--- START ---

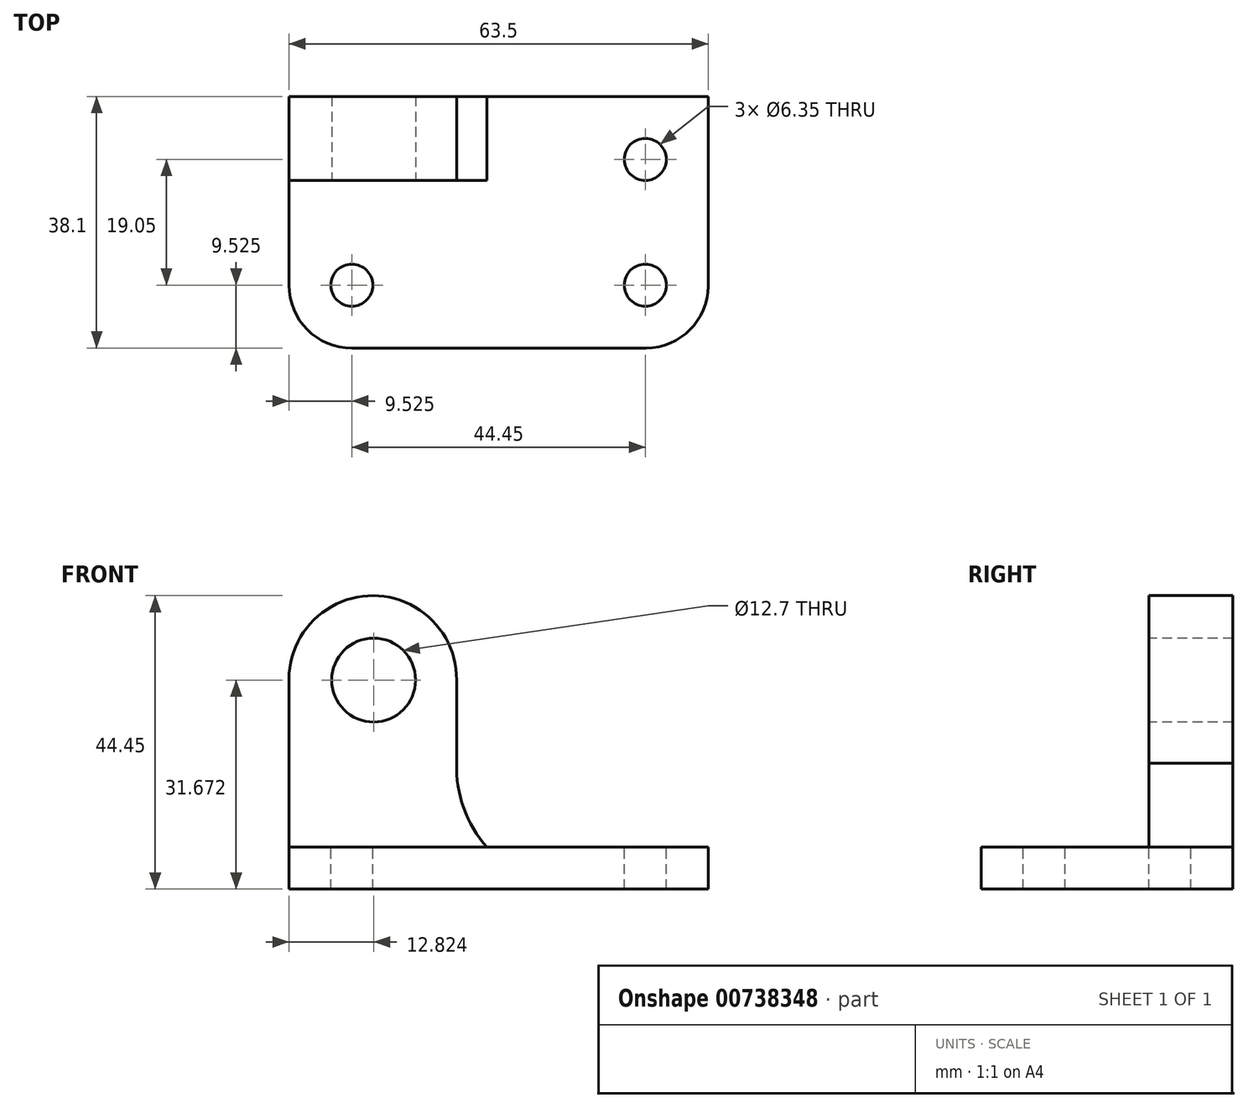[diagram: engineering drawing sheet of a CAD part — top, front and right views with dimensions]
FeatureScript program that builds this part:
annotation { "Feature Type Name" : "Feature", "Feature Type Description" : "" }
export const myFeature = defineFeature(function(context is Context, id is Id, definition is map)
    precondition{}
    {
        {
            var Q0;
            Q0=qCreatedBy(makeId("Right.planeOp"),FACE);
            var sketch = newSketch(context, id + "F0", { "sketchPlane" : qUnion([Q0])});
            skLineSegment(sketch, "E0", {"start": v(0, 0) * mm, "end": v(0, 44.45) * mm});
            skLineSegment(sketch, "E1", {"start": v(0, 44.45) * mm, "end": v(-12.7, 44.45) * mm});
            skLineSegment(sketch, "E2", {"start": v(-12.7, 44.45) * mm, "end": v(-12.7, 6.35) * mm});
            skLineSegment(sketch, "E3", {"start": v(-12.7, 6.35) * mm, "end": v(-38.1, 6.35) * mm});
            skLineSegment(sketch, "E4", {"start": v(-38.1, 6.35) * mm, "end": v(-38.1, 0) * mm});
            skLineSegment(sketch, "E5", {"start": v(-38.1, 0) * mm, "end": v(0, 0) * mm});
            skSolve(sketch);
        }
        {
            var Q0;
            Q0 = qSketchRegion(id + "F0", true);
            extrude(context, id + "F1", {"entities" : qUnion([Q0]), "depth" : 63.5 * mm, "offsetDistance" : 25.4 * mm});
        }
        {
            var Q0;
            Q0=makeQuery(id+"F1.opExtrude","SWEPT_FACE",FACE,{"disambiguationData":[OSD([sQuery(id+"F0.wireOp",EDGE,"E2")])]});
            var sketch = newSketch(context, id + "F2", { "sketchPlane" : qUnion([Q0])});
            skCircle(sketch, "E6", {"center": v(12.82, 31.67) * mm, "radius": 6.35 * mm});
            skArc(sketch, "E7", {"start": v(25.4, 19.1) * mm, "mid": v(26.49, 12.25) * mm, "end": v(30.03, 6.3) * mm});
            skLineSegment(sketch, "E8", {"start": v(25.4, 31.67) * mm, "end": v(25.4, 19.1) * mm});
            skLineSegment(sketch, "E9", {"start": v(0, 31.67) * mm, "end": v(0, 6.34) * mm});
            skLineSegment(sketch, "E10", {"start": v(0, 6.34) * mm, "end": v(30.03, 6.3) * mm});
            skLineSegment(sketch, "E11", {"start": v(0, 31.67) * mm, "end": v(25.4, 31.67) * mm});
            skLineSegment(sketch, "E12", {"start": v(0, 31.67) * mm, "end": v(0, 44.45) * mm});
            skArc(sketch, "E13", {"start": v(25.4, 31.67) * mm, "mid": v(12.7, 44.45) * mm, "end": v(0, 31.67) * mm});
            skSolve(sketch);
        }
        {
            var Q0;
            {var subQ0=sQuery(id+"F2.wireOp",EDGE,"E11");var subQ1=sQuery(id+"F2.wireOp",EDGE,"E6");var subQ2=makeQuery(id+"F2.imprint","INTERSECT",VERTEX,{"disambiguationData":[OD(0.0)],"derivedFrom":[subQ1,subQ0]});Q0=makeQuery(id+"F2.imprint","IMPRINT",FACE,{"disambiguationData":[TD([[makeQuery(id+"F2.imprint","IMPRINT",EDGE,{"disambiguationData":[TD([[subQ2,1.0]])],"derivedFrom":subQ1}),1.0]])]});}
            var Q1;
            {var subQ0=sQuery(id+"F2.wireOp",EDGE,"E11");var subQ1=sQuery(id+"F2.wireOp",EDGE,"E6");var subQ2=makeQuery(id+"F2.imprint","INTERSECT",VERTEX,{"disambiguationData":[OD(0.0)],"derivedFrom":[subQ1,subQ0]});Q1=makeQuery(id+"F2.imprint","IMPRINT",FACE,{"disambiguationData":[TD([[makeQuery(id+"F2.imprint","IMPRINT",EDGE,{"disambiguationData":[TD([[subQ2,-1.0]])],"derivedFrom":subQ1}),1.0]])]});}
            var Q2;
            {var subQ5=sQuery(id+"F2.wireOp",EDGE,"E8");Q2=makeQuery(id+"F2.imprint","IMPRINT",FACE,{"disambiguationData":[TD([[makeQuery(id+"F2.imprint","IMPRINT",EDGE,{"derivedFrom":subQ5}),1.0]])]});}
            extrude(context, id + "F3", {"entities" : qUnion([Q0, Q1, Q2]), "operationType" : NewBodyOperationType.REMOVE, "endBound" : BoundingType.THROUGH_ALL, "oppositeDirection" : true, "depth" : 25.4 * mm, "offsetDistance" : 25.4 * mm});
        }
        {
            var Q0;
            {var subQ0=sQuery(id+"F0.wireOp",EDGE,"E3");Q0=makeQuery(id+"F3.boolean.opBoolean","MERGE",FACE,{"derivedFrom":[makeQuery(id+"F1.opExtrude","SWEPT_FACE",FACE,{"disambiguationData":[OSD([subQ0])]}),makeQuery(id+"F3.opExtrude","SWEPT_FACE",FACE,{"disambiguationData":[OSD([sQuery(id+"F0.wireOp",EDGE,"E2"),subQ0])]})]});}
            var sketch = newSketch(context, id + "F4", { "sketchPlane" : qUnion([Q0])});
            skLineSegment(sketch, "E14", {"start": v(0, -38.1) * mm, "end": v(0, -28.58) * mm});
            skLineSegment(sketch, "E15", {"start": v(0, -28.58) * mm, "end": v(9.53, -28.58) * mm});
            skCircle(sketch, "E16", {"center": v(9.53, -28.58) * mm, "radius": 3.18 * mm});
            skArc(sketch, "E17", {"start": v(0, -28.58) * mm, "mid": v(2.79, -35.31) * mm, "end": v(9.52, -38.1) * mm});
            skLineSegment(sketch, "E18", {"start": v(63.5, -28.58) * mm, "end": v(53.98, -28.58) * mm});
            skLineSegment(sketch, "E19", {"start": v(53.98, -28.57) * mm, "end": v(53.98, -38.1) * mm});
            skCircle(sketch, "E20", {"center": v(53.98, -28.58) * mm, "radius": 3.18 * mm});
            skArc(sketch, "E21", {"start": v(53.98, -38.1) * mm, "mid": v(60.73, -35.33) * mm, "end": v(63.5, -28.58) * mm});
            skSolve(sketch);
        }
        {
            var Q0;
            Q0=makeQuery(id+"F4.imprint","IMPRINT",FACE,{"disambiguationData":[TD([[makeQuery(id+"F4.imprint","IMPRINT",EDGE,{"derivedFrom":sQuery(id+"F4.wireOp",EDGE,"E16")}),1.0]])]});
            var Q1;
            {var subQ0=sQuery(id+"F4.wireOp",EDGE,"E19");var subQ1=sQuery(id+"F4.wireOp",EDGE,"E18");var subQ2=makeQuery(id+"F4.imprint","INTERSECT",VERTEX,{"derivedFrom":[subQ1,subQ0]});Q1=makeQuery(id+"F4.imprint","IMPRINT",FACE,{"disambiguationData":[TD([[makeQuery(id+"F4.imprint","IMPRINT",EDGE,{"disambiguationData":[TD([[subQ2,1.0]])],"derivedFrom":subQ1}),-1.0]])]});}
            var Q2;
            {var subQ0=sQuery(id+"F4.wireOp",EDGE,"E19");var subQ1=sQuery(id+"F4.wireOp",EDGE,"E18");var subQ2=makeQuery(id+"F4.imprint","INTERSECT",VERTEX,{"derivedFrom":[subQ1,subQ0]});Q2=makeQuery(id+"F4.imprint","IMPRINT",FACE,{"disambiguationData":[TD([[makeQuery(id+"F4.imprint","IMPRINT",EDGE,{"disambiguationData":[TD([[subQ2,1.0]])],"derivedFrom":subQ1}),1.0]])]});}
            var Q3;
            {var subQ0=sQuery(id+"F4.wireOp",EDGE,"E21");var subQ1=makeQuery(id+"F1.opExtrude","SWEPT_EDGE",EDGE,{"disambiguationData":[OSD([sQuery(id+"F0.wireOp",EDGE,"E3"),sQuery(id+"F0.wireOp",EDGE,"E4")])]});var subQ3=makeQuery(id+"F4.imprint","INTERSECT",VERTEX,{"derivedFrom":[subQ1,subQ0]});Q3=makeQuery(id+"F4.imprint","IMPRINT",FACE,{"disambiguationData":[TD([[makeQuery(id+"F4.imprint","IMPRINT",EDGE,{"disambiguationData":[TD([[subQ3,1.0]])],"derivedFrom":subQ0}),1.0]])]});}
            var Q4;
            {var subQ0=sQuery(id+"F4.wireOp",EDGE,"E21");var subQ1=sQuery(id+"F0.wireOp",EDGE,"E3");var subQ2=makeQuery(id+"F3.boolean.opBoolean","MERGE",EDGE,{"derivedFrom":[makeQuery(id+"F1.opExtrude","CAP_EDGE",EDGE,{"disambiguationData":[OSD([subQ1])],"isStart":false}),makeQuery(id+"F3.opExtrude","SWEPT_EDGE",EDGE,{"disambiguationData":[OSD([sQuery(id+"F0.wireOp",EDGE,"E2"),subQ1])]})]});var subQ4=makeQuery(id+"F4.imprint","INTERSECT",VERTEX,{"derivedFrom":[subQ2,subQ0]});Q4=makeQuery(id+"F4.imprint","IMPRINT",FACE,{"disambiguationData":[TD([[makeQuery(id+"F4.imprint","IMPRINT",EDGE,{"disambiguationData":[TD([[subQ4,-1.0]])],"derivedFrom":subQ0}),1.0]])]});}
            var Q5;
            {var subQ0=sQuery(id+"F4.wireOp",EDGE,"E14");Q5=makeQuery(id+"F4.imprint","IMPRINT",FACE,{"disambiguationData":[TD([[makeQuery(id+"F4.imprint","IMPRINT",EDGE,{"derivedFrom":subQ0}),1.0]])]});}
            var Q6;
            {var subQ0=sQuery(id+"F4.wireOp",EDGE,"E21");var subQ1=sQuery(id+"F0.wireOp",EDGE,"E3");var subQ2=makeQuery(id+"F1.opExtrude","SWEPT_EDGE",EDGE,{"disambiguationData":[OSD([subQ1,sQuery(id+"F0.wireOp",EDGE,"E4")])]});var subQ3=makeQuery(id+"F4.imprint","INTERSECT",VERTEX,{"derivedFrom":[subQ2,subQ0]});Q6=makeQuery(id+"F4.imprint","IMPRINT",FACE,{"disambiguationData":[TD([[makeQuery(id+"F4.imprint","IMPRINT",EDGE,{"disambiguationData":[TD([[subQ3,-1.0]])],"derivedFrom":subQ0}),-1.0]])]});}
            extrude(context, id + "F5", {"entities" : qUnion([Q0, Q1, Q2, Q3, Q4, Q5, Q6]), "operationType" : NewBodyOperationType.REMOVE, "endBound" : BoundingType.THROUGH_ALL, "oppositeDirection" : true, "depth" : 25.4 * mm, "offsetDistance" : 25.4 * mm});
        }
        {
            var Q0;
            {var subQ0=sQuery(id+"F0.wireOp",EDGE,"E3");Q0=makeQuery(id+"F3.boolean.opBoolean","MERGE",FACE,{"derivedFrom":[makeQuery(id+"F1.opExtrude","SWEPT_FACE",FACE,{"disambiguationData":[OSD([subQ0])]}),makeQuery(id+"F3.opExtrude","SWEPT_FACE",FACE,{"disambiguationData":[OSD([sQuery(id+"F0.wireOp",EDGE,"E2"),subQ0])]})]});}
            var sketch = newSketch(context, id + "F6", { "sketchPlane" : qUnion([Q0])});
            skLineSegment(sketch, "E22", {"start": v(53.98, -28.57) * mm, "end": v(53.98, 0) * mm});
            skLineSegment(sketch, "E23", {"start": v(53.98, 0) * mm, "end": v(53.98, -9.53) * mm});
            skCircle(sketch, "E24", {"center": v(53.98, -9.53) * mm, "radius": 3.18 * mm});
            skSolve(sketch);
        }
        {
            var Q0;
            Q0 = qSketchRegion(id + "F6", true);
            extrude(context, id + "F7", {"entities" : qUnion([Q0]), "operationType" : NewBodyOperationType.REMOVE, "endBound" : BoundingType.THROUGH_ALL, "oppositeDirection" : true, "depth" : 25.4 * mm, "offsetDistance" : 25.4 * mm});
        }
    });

--- END ---
--- START ---

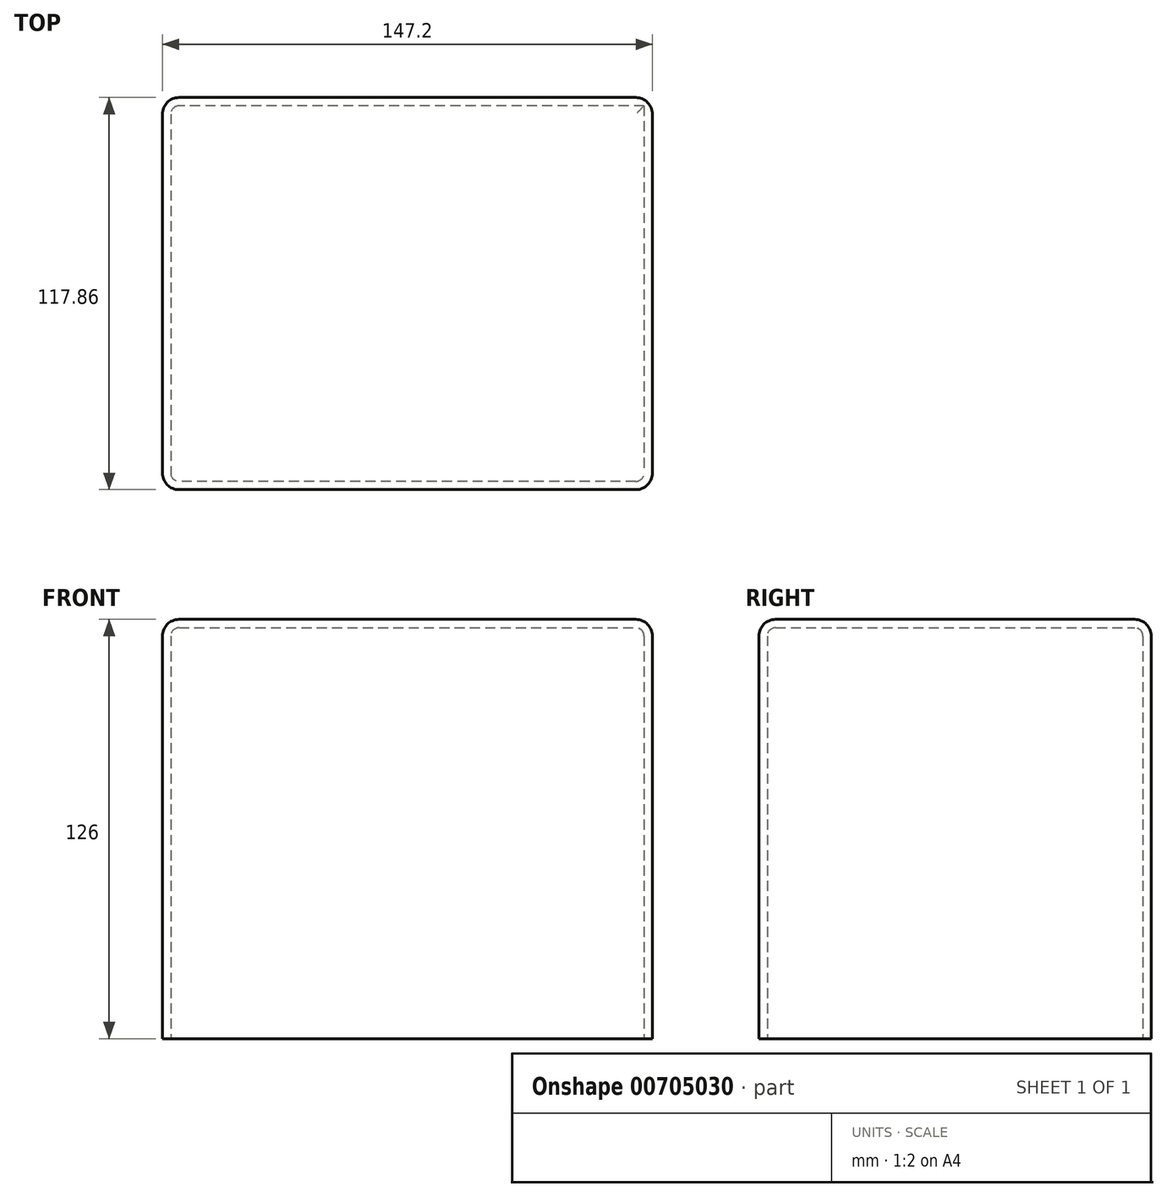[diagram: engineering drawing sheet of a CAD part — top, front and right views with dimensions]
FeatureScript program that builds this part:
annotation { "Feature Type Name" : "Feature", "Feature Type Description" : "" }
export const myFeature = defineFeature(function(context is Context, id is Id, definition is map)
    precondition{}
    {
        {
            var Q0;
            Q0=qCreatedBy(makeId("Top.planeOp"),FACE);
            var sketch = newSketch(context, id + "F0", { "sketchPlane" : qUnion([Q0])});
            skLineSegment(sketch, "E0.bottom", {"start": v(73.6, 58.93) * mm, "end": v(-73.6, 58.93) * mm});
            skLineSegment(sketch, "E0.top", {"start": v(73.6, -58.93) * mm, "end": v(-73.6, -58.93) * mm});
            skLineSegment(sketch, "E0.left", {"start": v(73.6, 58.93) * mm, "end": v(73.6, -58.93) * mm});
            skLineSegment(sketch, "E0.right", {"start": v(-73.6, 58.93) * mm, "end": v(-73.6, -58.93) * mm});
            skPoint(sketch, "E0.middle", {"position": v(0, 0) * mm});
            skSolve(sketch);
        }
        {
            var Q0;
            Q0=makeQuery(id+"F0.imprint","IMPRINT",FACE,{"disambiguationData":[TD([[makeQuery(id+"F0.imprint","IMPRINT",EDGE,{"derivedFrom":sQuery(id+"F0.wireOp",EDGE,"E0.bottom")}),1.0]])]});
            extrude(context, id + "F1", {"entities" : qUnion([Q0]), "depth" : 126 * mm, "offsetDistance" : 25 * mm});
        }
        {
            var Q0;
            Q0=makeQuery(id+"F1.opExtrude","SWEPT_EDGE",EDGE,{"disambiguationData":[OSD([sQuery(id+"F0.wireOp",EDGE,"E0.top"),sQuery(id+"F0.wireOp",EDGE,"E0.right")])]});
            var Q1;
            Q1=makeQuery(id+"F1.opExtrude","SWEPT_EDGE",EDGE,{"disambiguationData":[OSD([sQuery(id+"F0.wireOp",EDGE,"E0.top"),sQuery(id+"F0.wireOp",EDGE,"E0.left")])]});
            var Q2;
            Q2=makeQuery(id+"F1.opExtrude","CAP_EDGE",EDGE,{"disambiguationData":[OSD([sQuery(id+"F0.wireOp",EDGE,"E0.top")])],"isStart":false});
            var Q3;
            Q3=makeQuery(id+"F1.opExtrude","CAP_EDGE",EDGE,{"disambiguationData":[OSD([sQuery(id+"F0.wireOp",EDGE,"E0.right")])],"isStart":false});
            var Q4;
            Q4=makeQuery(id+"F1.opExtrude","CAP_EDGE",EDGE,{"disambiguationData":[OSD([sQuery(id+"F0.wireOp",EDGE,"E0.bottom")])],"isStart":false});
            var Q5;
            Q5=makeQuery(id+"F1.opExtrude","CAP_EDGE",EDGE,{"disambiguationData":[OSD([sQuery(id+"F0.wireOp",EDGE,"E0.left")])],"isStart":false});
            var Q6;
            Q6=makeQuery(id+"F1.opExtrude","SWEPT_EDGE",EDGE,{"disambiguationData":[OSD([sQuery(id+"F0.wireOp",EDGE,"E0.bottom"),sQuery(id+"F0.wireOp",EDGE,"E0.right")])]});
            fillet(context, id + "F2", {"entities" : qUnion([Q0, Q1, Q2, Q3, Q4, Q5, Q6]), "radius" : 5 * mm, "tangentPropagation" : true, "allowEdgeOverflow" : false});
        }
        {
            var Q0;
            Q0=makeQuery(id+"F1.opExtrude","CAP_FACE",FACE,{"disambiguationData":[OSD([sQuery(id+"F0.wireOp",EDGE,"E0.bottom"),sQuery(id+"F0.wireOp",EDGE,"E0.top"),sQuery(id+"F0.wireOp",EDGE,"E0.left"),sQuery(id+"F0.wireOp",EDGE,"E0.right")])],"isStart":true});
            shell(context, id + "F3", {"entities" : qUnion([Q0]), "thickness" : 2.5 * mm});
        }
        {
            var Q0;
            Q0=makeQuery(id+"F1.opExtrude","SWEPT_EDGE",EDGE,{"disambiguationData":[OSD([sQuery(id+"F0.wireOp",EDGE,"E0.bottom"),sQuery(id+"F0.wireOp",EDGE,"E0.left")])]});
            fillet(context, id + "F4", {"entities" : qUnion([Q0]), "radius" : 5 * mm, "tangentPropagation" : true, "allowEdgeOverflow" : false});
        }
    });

--- END ---

- [Work to complete]
Copy out every line in the entries above that contains the string "isStart".

- [Response to the task]
            {var subQ0=sQuery(id+"F4.wireOp",EDGE,"E21");var subQ1=sQuery(id+"F0.wireOp",EDGE,"E3");var subQ2=makeQuery(id+"F3.boolean.opBoolean","MERGE",EDGE,{"derivedFrom":[makeQuery(id+"F1.opExtrude","CAP_EDGE",EDGE,{"disambiguationData":[OSD([subQ1])],"isStart":false}),makeQuery(id+"F3.opExtrude","SWEPT_EDGE",EDGE,{"disambiguationData":[OSD([sQuery(id+"F0.wireOp",EDGE,"E2"),subQ1])]})]});var subQ4=makeQuery(id+"F4.imprint","INTERSECT",VERTEX,{"derivedFrom":[subQ2,subQ0]});Q4=makeQuery(id+"F4.imprint","IMPRINT",FACE,{"disambiguationData":[TD([[makeQuery(id+"F4.imprint","IMPRINT",EDGE,{"disambiguationData":[TD([[subQ4,-1.0]])],"derivedFrom":subQ0}),1.0]])]});}
            Q2=makeQuery(id+"F1.opExtrude","CAP_EDGE",EDGE,{"disambiguationData":[OSD([sQuery(id+"F0.wireOp",EDGE,"E0.top")])],"isStart":false});
            Q3=makeQuery(id+"F1.opExtrude","CAP_EDGE",EDGE,{"disambiguationData":[OSD([sQuery(id+"F0.wireOp",EDGE,"E0.right")])],"isStart":false});
            Q4=makeQuery(id+"F1.opExtrude","CAP_EDGE",EDGE,{"disambiguationData":[OSD([sQuery(id+"F0.wireOp",EDGE,"E0.bottom")])],"isStart":false});
            Q5=makeQuery(id+"F1.opExtrude","CAP_EDGE",EDGE,{"disambiguationData":[OSD([sQuery(id+"F0.wireOp",EDGE,"E0.left")])],"isStart":false});
            Q0=makeQuery(id+"F1.opExtrude","CAP_FACE",FACE,{"disambiguationData":[OSD([sQuery(id+"F0.wireOp",EDGE,"E0.bottom"),sQuery(id+"F0.wireOp",EDGE,"E0.top"),sQuery(id+"F0.wireOp",EDGE,"E0.left"),sQuery(id+"F0.wireOp",EDGE,"E0.right")])],"isStart":true});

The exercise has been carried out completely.